Start Material for this task
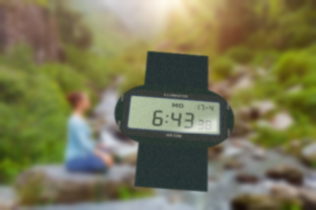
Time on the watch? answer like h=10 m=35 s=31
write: h=6 m=43 s=38
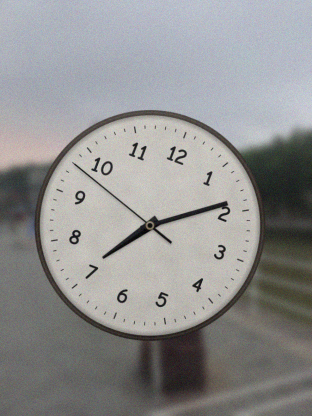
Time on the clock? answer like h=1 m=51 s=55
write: h=7 m=8 s=48
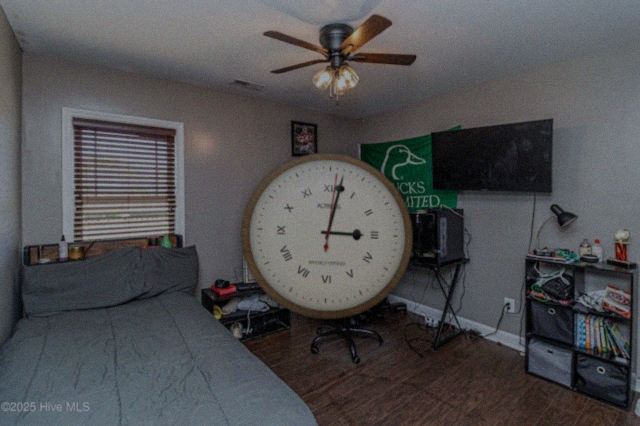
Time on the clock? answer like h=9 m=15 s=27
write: h=3 m=2 s=1
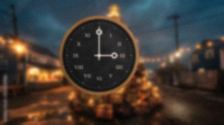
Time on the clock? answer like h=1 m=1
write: h=3 m=0
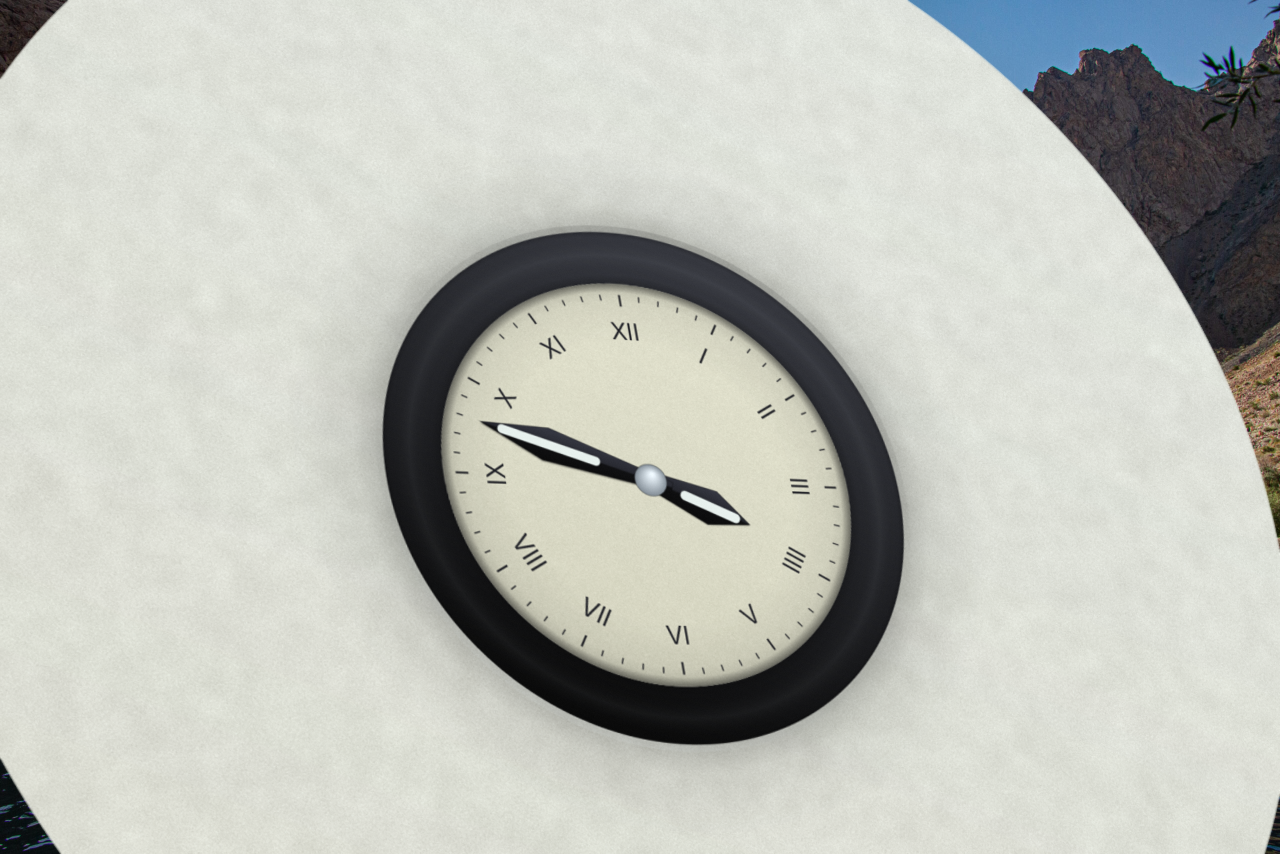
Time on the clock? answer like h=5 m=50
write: h=3 m=48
End Material for this task
* _The task_
Copy the rows word for word, starting at the line that contains "Time on the clock? answer like h=9 m=15 s=27" and continuing through the end of the rows. Leave the pictures out.

* _Answer to this problem_
Time on the clock? answer like h=9 m=15 s=27
write: h=3 m=2 s=1
Time on the clock? answer like h=1 m=1
write: h=3 m=0
Time on the clock? answer like h=5 m=50
write: h=3 m=48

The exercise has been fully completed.